The verdict sent shock waves throughout the country. However, those who are opposing the verdict do not understand the law of the land and that's why their outrage, though morally justified, will be futile.
The rape victim's family members had lost their case shortly after the juvenile accused was made to undergo an age determination test.
He was 17 when he committed the crime. Investigation confirmed that he was indeed a juvenile. As per Indian laws, criminals below the age of 18 cannot be tried for their alleged crime in a regular court of law. Instead such juveniles are to be tried by the JJB.
Indian laws also stipulate that the maximum punishment a JJB can hand down is a three-year sentence. Moreover, even this sentence has to be served in a reformatory, not a regular jail.
This is what the JJB has done. Its hands were tied by the laws. The JJB cannot invent a sentence which is not in the statute books.
RPN Singh, India's junior minister for home affairs, made the situation clear. "I understand that a lot of people are disappointed with the verdict of the JJB. He has been given the maximum punishment possible under juvenile law. People are demanding a stringent punishment but that can only happen if the laws are changed. Government cannot function with anger, it can only function according to the law. At least we know that the juvenile was given the maximum punishment under the juvenile law," Singh said.
The minister is right. The juvenile convict can watch TV and play games while serving his sentence in a separate cabin in a Delhi reformatory. There is nothing that the government or the judiciary can do about it.

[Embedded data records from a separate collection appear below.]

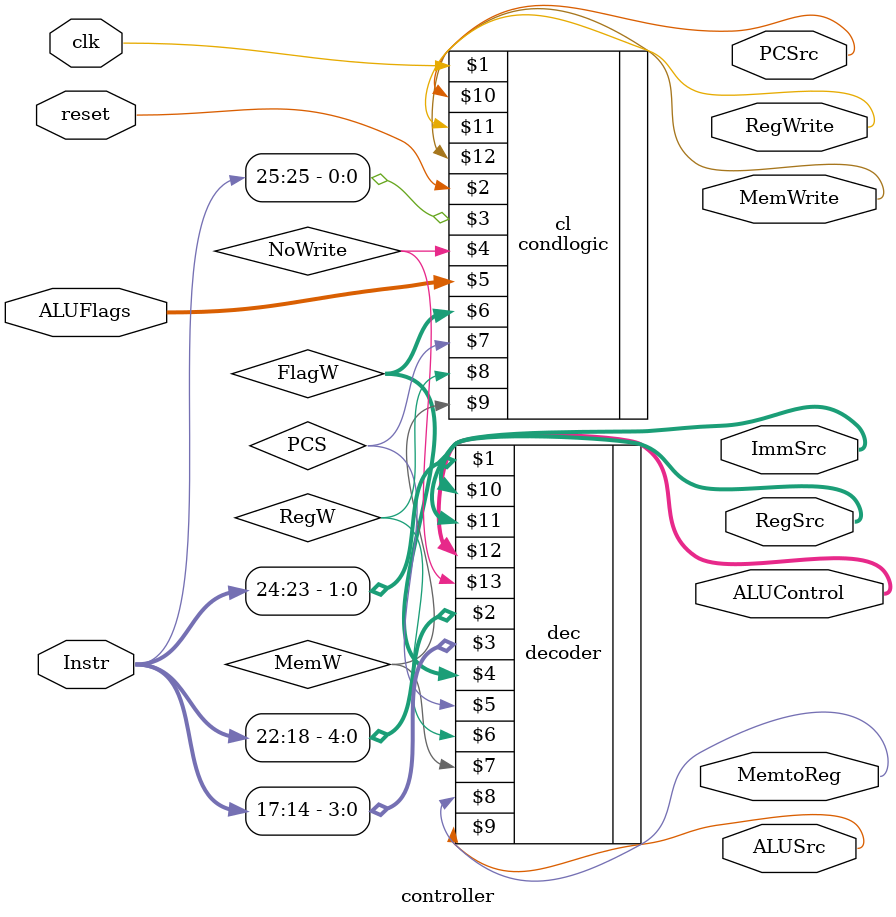
<source format=sv>
module controller (
    input logic             clk, reset,
    input logic  [25:10]    Instr,
    input logic  [3:0]      ALUFlags,
    output logic [1:0]      RegSrc, ImmSrc, ALUControl,
    output logic            RegWrite, ALUSrc, MemWrite, MemtoReg, PCSrc
);

    logic [1:0] FlagW;
    logic       PCS, RegW, MemW, NoWrite;

    decoder dec(Instr[24:23], Instr[22:18], Instr[17:14],
                FlagW, PCS, RegW, MemW,
                MemtoReg, ALUSrc, ImmSrc, RegSrc, ALUControl, NoWrite);

    condlogic cl(clk, reset, Instr[25], NoWrite,
                ALUFlags, FlagW, PCS, RegW, MemW,
                PCSrc, RegWrite, MemWrite);

endmodule
</source>
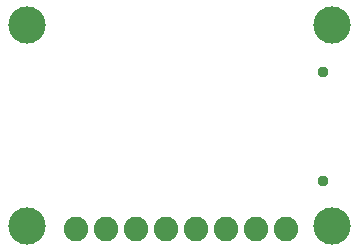
<source format=gbr>
G04 EAGLE Gerber RS-274X export*
G75*
%MOMM*%
%FSLAX34Y34*%
%LPD*%
%INSoldermask Top*%
%IPPOS*%
%AMOC8*
5,1,8,0,0,1.08239X$1,22.5*%
G01*
%ADD10C,0.952400*%
%ADD11C,3.152400*%
%ADD12C,2.082800*%


D10*
X280800Y160550D03*
X280800Y68050D03*
D11*
X30000Y30000D03*
X30000Y200800D03*
X288400Y30000D03*
X288400Y200800D03*
D12*
X71100Y27940D03*
X96500Y27940D03*
X121900Y27940D03*
X147300Y27940D03*
X172700Y27940D03*
X198100Y27940D03*
X223500Y27940D03*
X248900Y27940D03*
M02*

</source>
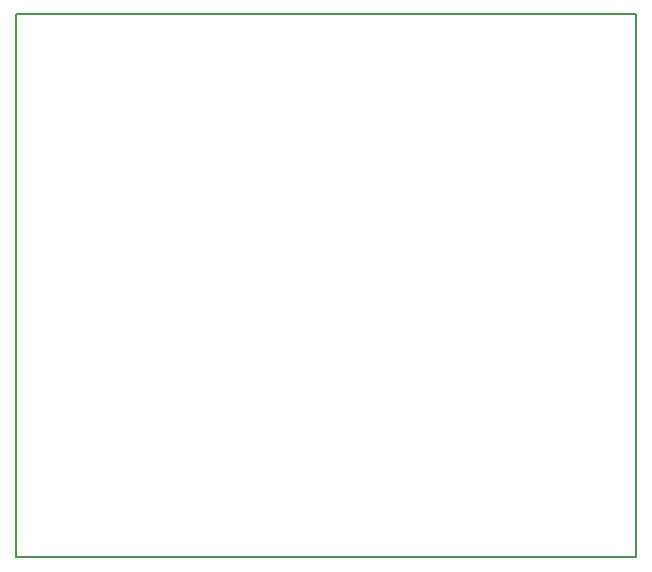
<source format=gm1>
G04 #@! TF.FileFunction,Profile,NP*
%FSLAX46Y46*%
G04 Gerber Fmt 4.6, Leading zero omitted, Abs format (unit mm)*
G04 Created by KiCad (PCBNEW 4.0.4+dfsg1-stable) date Sat Nov 11 18:47:18 2017*
%MOMM*%
%LPD*%
G01*
G04 APERTURE LIST*
%ADD10C,0.100000*%
%ADD11C,0.150000*%
G04 APERTURE END LIST*
D10*
D11*
X29260800Y-61366400D02*
X30480000Y-61366400D01*
X29260800Y-107340400D02*
X29260800Y-61366400D01*
X81686400Y-107340400D02*
X29260800Y-107340400D01*
X81686400Y-61366400D02*
X81686400Y-107340400D01*
X30048200Y-61366400D02*
X81686400Y-61366400D01*
M02*

</source>
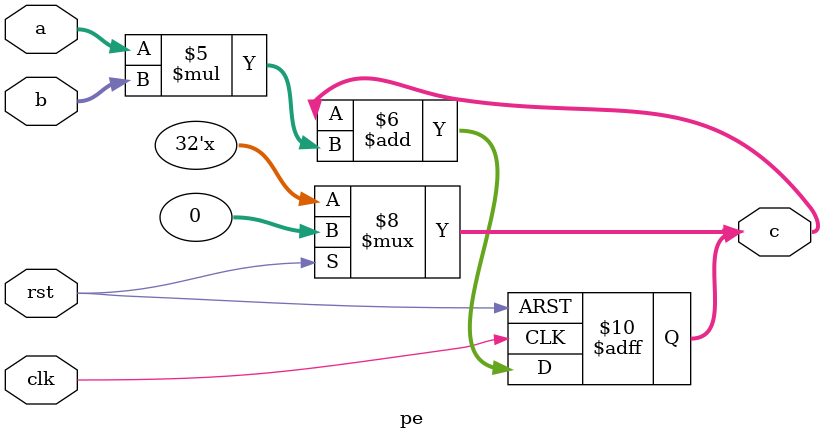
<source format=v>
module pe(
    input clk,
    input rst,
    input [31:0] a,
    input [31:0] b,
    output [31:0] c
);

// Accumulator Register
always @(*)
begin
    if (rst)
        c <= 0;
    else
        c <= c + a * b;
end

// Multiplication and Accumulation
always @(posedge clk or posedge rst)
begin
    if (rst)
        c <= 0;
    else
        c <= c + a * b;
end

endmodule
</source>
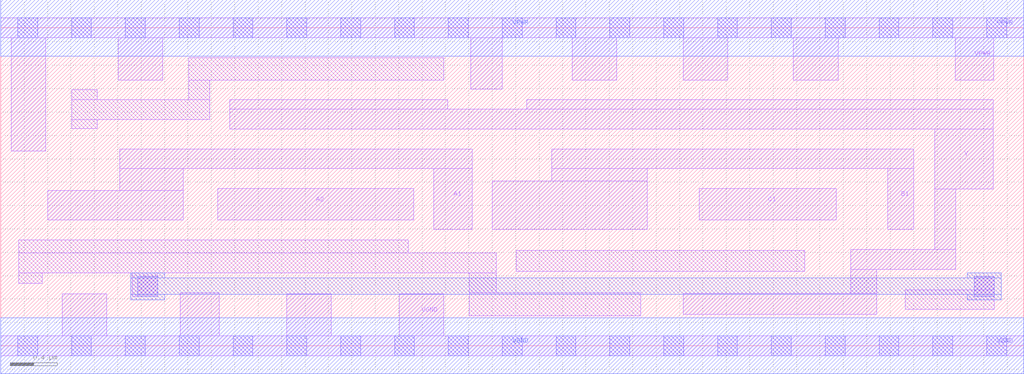
<source format=lef>
# Copyright 2020 The SkyWater PDK Authors
#
# Licensed under the Apache License, Version 2.0 (the "License");
# you may not use this file except in compliance with the License.
# You may obtain a copy of the License at
#
#     https://www.apache.org/licenses/LICENSE-2.0
#
# Unless required by applicable law or agreed to in writing, software
# distributed under the License is distributed on an "AS IS" BASIS,
# WITHOUT WARRANTIES OR CONDITIONS OF ANY KIND, either express or implied.
# See the License for the specific language governing permissions and
# limitations under the License.
#
# SPDX-License-Identifier: Apache-2.0

VERSION 5.7 ;
  NAMESCASESENSITIVE ON ;
  NOWIREEXTENSIONATPIN ON ;
  DIVIDERCHAR "/" ;
  BUSBITCHARS "[]" ;
UNITS
  DATABASE MICRONS 200 ;
END UNITS
PROPERTYDEFINITIONS
  MACRO maskLayoutSubType STRING ;
  MACRO prCellType STRING ;
  MACRO originalViewName STRING ;
END PROPERTYDEFINITIONS
MACRO sky130_fd_sc_hdll__o211ai_4
  CLASS CORE ;
  FOREIGN sky130_fd_sc_hdll__o211ai_4 ;
  ORIGIN  0.000000  0.000000 ;
  SIZE  8.740000 BY  2.720000 ;
  SYMMETRY X Y R90 ;
  SITE unithd ;
  PIN A1
    ANTENNAGATEAREA  1.110000 ;
    DIRECTION INPUT ;
    USE SIGNAL ;
    PORT
      LAYER li1 ;
        RECT 0.400000 1.075000 1.560000 1.330000 ;
        RECT 1.015000 1.330000 1.560000 1.515000 ;
        RECT 1.015000 1.515000 4.030000 1.685000 ;
        RECT 3.700000 0.995000 4.030000 1.515000 ;
    END
  END A1
  PIN A2
    ANTENNAGATEAREA  1.110000 ;
    DIRECTION INPUT ;
    USE SIGNAL ;
    PORT
      LAYER li1 ;
        RECT 1.855000 1.075000 3.530000 1.345000 ;
    END
  END A2
  PIN B1
    ANTENNAGATEAREA  1.110000 ;
    DIRECTION INPUT ;
    USE SIGNAL ;
    PORT
      LAYER li1 ;
        RECT 4.200000 0.995000 5.525000 1.410000 ;
        RECT 4.710000 1.410000 5.525000 1.515000 ;
        RECT 4.710000 1.515000 7.800000 1.685000 ;
        RECT 7.580000 0.995000 7.800000 1.515000 ;
    END
  END B1
  PIN C1
    ANTENNAGATEAREA  1.110000 ;
    DIRECTION INPUT ;
    USE SIGNAL ;
    PORT
      LAYER li1 ;
        RECT 5.970000 1.075000 7.140000 1.345000 ;
    END
  END C1
  PIN Y
    ANTENNADIFFAREA  2.218500 ;
    DIRECTION OUTPUT ;
    USE SIGNAL ;
    PORT
      LAYER li1 ;
        RECT 1.955000 1.855000 8.480000 2.025000 ;
        RECT 1.955000 2.025000 3.820000 2.105000 ;
        RECT 4.495000 2.025000 8.480000 2.105000 ;
        RECT 5.830000 0.270000 7.485000 0.450000 ;
        RECT 7.265000 0.450000 7.485000 0.655000 ;
        RECT 7.265000 0.655000 8.160000 0.825000 ;
        RECT 7.980000 0.825000 8.160000 1.340000 ;
        RECT 7.980000 1.340000 8.480000 1.855000 ;
    END
  END Y
  PIN VGND
    DIRECTION INOUT ;
    USE GROUND ;
    PORT
      LAYER li1 ;
        RECT 0.000000 -0.085000 8.740000 0.085000 ;
        RECT 0.525000  0.085000 0.905000 0.445000 ;
        RECT 1.535000  0.085000 1.865000 0.455000 ;
        RECT 2.445000  0.085000 2.825000 0.445000 ;
        RECT 3.405000  0.085000 3.785000 0.445000 ;
      LAYER mcon ;
        RECT 0.145000 -0.085000 0.315000 0.085000 ;
        RECT 0.605000 -0.085000 0.775000 0.085000 ;
        RECT 1.065000 -0.085000 1.235000 0.085000 ;
        RECT 1.525000 -0.085000 1.695000 0.085000 ;
        RECT 1.985000 -0.085000 2.155000 0.085000 ;
        RECT 2.445000 -0.085000 2.615000 0.085000 ;
        RECT 2.905000 -0.085000 3.075000 0.085000 ;
        RECT 3.365000 -0.085000 3.535000 0.085000 ;
        RECT 3.825000 -0.085000 3.995000 0.085000 ;
        RECT 4.285000 -0.085000 4.455000 0.085000 ;
        RECT 4.745000 -0.085000 4.915000 0.085000 ;
        RECT 5.205000 -0.085000 5.375000 0.085000 ;
        RECT 5.665000 -0.085000 5.835000 0.085000 ;
        RECT 6.125000 -0.085000 6.295000 0.085000 ;
        RECT 6.585000 -0.085000 6.755000 0.085000 ;
        RECT 7.045000 -0.085000 7.215000 0.085000 ;
        RECT 7.505000 -0.085000 7.675000 0.085000 ;
        RECT 7.965000 -0.085000 8.135000 0.085000 ;
        RECT 8.425000 -0.085000 8.595000 0.085000 ;
      LAYER met1 ;
        RECT 0.000000 -0.240000 8.740000 0.240000 ;
    END
  END VGND
  PIN VPWR
    DIRECTION INOUT ;
    USE POWER ;
    PORT
      LAYER li1 ;
        RECT 0.000000 2.635000 8.740000 2.805000 ;
        RECT 0.090000 1.665000 0.385000 2.635000 ;
        RECT 1.005000 2.275000 1.385000 2.635000 ;
        RECT 4.015000 2.195000 4.285000 2.635000 ;
        RECT 4.885000 2.275000 5.265000 2.635000 ;
        RECT 5.830000 2.275000 6.210000 2.635000 ;
        RECT 6.770000 2.275000 7.155000 2.635000 ;
        RECT 8.155000 2.275000 8.485000 2.635000 ;
      LAYER mcon ;
        RECT 0.145000 2.635000 0.315000 2.805000 ;
        RECT 0.605000 2.635000 0.775000 2.805000 ;
        RECT 1.065000 2.635000 1.235000 2.805000 ;
        RECT 1.525000 2.635000 1.695000 2.805000 ;
        RECT 1.985000 2.635000 2.155000 2.805000 ;
        RECT 2.445000 2.635000 2.615000 2.805000 ;
        RECT 2.905000 2.635000 3.075000 2.805000 ;
        RECT 3.365000 2.635000 3.535000 2.805000 ;
        RECT 3.825000 2.635000 3.995000 2.805000 ;
        RECT 4.285000 2.635000 4.455000 2.805000 ;
        RECT 4.745000 2.635000 4.915000 2.805000 ;
        RECT 5.205000 2.635000 5.375000 2.805000 ;
        RECT 5.665000 2.635000 5.835000 2.805000 ;
        RECT 6.125000 2.635000 6.295000 2.805000 ;
        RECT 6.585000 2.635000 6.755000 2.805000 ;
        RECT 7.045000 2.635000 7.215000 2.805000 ;
        RECT 7.505000 2.635000 7.675000 2.805000 ;
        RECT 7.965000 2.635000 8.135000 2.805000 ;
        RECT 8.425000 2.635000 8.595000 2.805000 ;
      LAYER met1 ;
        RECT 0.000000 2.480000 8.740000 2.960000 ;
    END
  END VPWR
  OBS
    LAYER li1 ;
      RECT 0.155000 0.535000 0.355000 0.625000 ;
      RECT 0.155000 0.625000 4.235000 0.795000 ;
      RECT 0.155000 0.795000 3.480000 0.905000 ;
      RECT 0.605000 1.860000 0.825000 1.935000 ;
      RECT 0.605000 1.935000 1.785000 2.105000 ;
      RECT 0.605000 2.105000 0.825000 2.190000 ;
      RECT 1.125000 0.425000 1.340000 0.625000 ;
      RECT 1.605000 2.105000 1.785000 2.275000 ;
      RECT 1.605000 2.275000 3.785000 2.465000 ;
      RECT 4.005000 0.255000 5.470000 0.455000 ;
      RECT 4.005000 0.455000 4.235000 0.625000 ;
      RECT 4.405000 0.635000 6.870000 0.815000 ;
      RECT 7.730000 0.310000 8.490000 0.480000 ;
      RECT 8.320000 0.480000 8.490000 0.595000 ;
    LAYER mcon ;
      RECT 1.170000 0.425000 1.340000 0.595000 ;
      RECT 8.320000 0.425000 8.490000 0.595000 ;
    LAYER met1 ;
      RECT 1.110000 0.395000 1.400000 0.440000 ;
      RECT 1.110000 0.440000 8.550000 0.580000 ;
      RECT 1.110000 0.580000 1.400000 0.625000 ;
      RECT 8.260000 0.395000 8.550000 0.440000 ;
      RECT 8.260000 0.580000 8.550000 0.625000 ;
  END
  PROPERTY maskLayoutSubType "abstract" ;
  PROPERTY prCellType "standard" ;
  PROPERTY originalViewName "layout" ;
END sky130_fd_sc_hdll__o211ai_4

</source>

This calls for a thorough revamp of the Indian judicial system where punishment is determined on the degree of the crime, not the age of the accused. The issue had generated a heated debate inside and outside the Indian parliament when the gang rape came to light on December 17.
The iron was hot then and the Indian lawmakers could have struck. But they failed to do so despite immense pressure created by the media.
Now it is highly unlikely that the lawmakers will take action. Meatier issues have come up between then and now. India is in election mode and parliamentary elections have to be completed within eight months from now.
Apart from fighting one another in and outside parliament, Indian lawmakers and all the political parties are readying themselves for the general elections. Amending the law to allow more flexibility in the sentencing of juveniles accused of heinous crimes is nowhere on the radar screens of Indian lawmakers currently.
And whatever the law, that oldest of judicial principles, nullum crimen, nulla poena sine praevia lege poenali, (no crime and no punishment without a pre-existing law that attains to it) applies.
In the case of this 17-year-old, the punishment is fixed, and any new law won't change it. Regrettable as that is, would we rather have a government or judges that could alter the law on a whim?